::: Task data :::

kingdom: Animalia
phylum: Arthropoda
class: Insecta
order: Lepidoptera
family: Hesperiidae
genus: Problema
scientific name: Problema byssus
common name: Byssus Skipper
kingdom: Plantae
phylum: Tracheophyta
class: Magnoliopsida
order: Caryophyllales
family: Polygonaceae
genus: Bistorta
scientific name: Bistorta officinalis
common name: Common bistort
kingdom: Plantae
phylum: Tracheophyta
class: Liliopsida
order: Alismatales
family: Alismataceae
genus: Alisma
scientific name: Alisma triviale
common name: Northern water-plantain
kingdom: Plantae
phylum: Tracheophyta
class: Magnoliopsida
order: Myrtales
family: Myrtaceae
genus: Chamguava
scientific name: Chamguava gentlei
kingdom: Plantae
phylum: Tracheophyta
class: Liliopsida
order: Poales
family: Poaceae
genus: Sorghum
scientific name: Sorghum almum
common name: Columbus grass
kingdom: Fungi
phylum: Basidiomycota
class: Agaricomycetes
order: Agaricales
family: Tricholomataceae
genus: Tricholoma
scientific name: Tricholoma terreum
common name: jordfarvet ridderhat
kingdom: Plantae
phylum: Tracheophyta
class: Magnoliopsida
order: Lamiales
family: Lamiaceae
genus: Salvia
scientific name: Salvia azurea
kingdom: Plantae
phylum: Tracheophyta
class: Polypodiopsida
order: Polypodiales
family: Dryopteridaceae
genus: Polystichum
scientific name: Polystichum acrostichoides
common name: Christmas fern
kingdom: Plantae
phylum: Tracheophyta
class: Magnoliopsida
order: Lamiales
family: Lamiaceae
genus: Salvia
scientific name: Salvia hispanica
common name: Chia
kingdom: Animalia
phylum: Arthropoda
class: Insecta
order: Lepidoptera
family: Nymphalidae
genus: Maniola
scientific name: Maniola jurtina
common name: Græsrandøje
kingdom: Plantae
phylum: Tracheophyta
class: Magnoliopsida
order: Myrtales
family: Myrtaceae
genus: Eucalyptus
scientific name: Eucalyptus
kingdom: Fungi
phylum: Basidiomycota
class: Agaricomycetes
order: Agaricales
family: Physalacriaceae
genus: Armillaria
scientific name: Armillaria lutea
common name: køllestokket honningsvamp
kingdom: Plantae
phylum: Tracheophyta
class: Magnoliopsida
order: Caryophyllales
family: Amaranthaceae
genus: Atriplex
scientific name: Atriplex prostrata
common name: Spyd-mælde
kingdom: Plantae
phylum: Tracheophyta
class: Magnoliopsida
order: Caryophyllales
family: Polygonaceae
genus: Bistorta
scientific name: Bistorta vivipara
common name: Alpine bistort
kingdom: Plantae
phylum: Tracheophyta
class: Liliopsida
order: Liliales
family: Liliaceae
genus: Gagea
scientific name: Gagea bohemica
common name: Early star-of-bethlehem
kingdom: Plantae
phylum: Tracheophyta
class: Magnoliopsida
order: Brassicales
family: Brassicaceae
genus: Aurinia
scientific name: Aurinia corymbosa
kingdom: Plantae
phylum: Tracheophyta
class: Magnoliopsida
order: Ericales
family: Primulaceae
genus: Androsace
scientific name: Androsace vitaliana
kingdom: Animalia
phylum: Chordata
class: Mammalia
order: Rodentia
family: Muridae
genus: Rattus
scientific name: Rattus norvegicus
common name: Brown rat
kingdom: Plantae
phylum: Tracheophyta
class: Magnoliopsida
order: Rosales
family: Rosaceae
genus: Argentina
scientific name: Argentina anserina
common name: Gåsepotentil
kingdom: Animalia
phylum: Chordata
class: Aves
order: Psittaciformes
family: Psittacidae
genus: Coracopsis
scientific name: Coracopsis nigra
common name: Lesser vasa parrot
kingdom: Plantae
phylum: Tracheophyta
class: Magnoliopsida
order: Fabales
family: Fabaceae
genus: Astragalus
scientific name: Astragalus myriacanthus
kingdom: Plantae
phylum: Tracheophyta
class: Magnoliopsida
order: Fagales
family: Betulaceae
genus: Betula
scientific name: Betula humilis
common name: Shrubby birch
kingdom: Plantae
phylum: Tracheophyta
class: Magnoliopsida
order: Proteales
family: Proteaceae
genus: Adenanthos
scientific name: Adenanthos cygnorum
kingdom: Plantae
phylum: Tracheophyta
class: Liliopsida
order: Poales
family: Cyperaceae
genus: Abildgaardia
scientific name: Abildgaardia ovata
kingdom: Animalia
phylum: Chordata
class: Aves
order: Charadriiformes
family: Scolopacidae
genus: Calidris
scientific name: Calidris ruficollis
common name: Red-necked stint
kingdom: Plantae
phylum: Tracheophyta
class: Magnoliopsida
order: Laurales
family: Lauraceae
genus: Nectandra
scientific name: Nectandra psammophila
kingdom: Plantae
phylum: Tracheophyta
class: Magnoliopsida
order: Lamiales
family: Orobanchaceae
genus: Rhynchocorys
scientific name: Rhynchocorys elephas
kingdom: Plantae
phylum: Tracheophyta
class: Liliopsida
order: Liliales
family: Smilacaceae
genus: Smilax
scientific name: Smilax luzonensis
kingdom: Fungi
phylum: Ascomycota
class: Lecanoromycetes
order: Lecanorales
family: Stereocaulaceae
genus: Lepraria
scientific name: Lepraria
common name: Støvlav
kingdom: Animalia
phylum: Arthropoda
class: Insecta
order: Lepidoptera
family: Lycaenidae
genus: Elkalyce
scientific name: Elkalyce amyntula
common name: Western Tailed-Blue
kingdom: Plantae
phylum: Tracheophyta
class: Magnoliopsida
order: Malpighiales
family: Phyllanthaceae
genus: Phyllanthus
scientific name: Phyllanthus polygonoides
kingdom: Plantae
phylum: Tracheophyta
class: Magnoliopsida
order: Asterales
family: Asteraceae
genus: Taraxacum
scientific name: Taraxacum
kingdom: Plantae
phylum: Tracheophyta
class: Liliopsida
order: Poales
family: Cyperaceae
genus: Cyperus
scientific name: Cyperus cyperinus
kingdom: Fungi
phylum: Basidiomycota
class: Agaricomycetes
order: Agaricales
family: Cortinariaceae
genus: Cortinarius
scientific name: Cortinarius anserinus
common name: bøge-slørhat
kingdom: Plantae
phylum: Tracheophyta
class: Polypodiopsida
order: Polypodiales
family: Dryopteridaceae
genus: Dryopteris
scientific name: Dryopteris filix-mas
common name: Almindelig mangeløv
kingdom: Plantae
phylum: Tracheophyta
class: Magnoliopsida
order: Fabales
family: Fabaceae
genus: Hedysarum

:::

Exercise aim => Reproduce every line of the entries above without changing anything.

Result of this task =>
kingdom: Animalia
phylum: Arthropoda
class: Insecta
order: Lepidoptera
family: Hesperiidae
genus: Problema
scientific name: Problema byssus
common name: Byssus Skipper
kingdom: Plantae
phylum: Tracheophyta
class: Magnoliopsida
order: Caryophyllales
family: Polygonaceae
genus: Bistorta
scientific name: Bistorta officinalis
common name: Common bistort
kingdom: Plantae
phylum: Tracheophyta
class: Liliopsida
order: Alismatales
family: Alismataceae
genus: Alisma
scientific name: Alisma triviale
common name: Northern water-plantain
kingdom: Plantae
phylum: Tracheophyta
class: Magnoliopsida
order: Myrtales
family: Myrtaceae
genus: Chamguava
scientific name: Chamguava gentlei
kingdom: Plantae
phylum: Tracheophyta
class: Liliopsida
order: Poales
family: Poaceae
genus: Sorghum
scientific name: Sorghum almum
common name: Columbus grass
kingdom: Fungi
phylum: Basidiomycota
class: Agaricomycetes
order: Agaricales
family: Tricholomataceae
genus: Tricholoma
scientific name: Tricholoma terreum
common name: jordfarvet ridderhat
kingdom: Plantae
phylum: Tracheophyta
class: Magnoliopsida
order: Lamiales
family: Lamiaceae
genus: Salvia
scientific name: Salvia azurea
kingdom: Plantae
phylum: Tracheophyta
class: Polypodiopsida
order: Polypodiales
family: Dryopteridaceae
genus: Polystichum
scientific name: Polystichum acrostichoides
common name: Christmas fern
kingdom: Plantae
phylum: Tracheophyta
class: Magnoliopsida
order: Lamiales
family: Lamiaceae
genus: Salvia
scientific name: Salvia hispanica
common name: Chia
kingdom: Animalia
phylum: Arthropoda
class: Insecta
order: Lepidoptera
family: Nymphalidae
genus: Maniola
scientific name: Maniola jurtina
common name: Græsrandøje
kingdom: Plantae
phylum: Tracheophyta
class: Magnoliopsida
order: Myrtales
family: Myrtaceae
genus: Eucalyptus
scientific name: Eucalyptus
kingdom: Fungi
phylum: Basidiomycota
class: Agaricomycetes
order: Agaricales
family: Physalacriaceae
genus: Armillaria
scientific name: Armillaria lutea
common name: køllestokket honningsvamp
kingdom: Plantae
phylum: Tracheophyta
class: Magnoliopsida
order: Caryophyllales
family: Amaranthaceae
genus: Atriplex
scientific name: Atriplex prostrata
common name: Spyd-mælde
kingdom: Plantae
phylum: Tracheophyta
class: Magnoliopsida
order: Caryophyllales
family: Polygonaceae
genus: Bistorta
scientific name: Bistorta vivipara
common name: Alpine bistort
kingdom: Plantae
phylum: Tracheophyta
class: Liliopsida
order: Liliales
family: Liliaceae
genus: Gagea
scientific name: Gagea bohemica
common name: Early star-of-bethlehem
kingdom: Plantae
phylum: Tracheophyta
class: Magnoliopsida
order: Brassicales
family: Brassicaceae
genus: Aurinia
scientific name: Aurinia corymbosa
kingdom: Plantae
phylum: Tracheophyta
class: Magnoliopsida
order: Ericales
family: Primulaceae
genus: Androsace
scientific name: Androsace vitaliana
kingdom: Animalia
phylum: Chordata
class: Mammalia
order: Rodentia
family: Muridae
genus: Rattus
scientific name: Rattus norvegicus
common name: Brown rat
kingdom: Plantae
phylum: Tracheophyta
class: Magnoliopsida
order: Rosales
family: Rosaceae
genus: Argentina
scientific name: Argentina anserina
common name: Gåsepotentil
kingdom: Animalia
phylum: Chordata
class: Aves
order: Psittaciformes
family: Psittacidae
genus: Coracopsis
scientific name: Coracopsis nigra
common name: Lesser vasa parrot
kingdom: Plantae
phylum: Tracheophyta
class: Magnoliopsida
order: Fabales
family: Fabaceae
genus: Astragalus
scientific name: Astragalus myriacanthus
kingdom: Plantae
phylum: Tracheophyta
class: Magnoliopsida
order: Fagales
family: Betulaceae
genus: Betula
scientific name: Betula humilis
common name: Shrubby birch
kingdom: Plantae
phylum: Tracheophyta
class: Magnoliopsida
order: Proteales
family: Proteaceae
genus: Adenanthos
scientific name: Adenanthos cygnorum
kingdom: Plantae
phylum: Tracheophyta
class: Liliopsida
order: Poales
family: Cyperaceae
genus: Abildgaardia
scientific name: Abildgaardia ovata
kingdom: Animalia
phylum: Chordata
class: Aves
order: Charadriiformes
family: Scolopacidae
genus: Calidris
scientific name: Calidris ruficollis
common name: Red-necked stint
kingdom: Plantae
phylum: Tracheophyta
class: Magnoliopsida
order: Laurales
family: Lauraceae
genus: Nectandra
scientific name: Nectandra psammophila
kingdom: Plantae
phylum: Tracheophyta
class: Magnoliopsida
order: Lamiales
family: Orobanchaceae
genus: Rhynchocorys
scientific name: Rhynchocorys elephas
kingdom: Plantae
phylum: Tracheophyta
class: Liliopsida
order: Liliales
family: Smilacaceae
genus: Smilax
scientific name: Smilax luzonensis
kingdom: Fungi
phylum: Ascomycota
class: Lecanoromycetes
order: Lecanorales
family: Stereocaulaceae
genus: Lepraria
scientific name: Lepraria
common name: Støvlav
kingdom: Animalia
phylum: Arthropoda
class: Insecta
order: Lepidoptera
family: Lycaenidae
genus: Elkalyce
scientific name: Elkalyce amyntula
common name: Western Tailed-Blue
kingdom: Plantae
phylum: Tracheophyta
class: Magnoliopsida
order: Malpighiales
family: Phyllanthaceae
genus: Phyllanthus
scientific name: Phyllanthus polygonoides
kingdom: Plantae
phylum: Tracheophyta
class: Magnoliopsida
order: Asterales
family: Asteraceae
genus: Taraxacum
scientific name: Taraxacum
kingdom: Plantae
phylum: Tracheophyta
class: Liliopsida
order: Poales
family: Cyperaceae
genus: Cyperus
scientific name: Cyperus cyperinus
kingdom: Fungi
phylum: Basidiomycota
class: Agaricomycetes
order: Agaricales
family: Cortinariaceae
genus: Cortinarius
scientific name: Cortinarius anserinus
common name: bøge-slørhat
kingdom: Plantae
phylum: Tracheophyta
class: Polypodiopsida
order: Polypodiales
family: Dryopteridaceae
genus: Dryopteris
scientific name: Dryopteris filix-mas
common name: Almindelig mangeløv
kingdom: Plantae
phylum: Tracheophyta
class: Magnoliopsida
order: Fabales
family: Fabaceae
genus: Hedysarum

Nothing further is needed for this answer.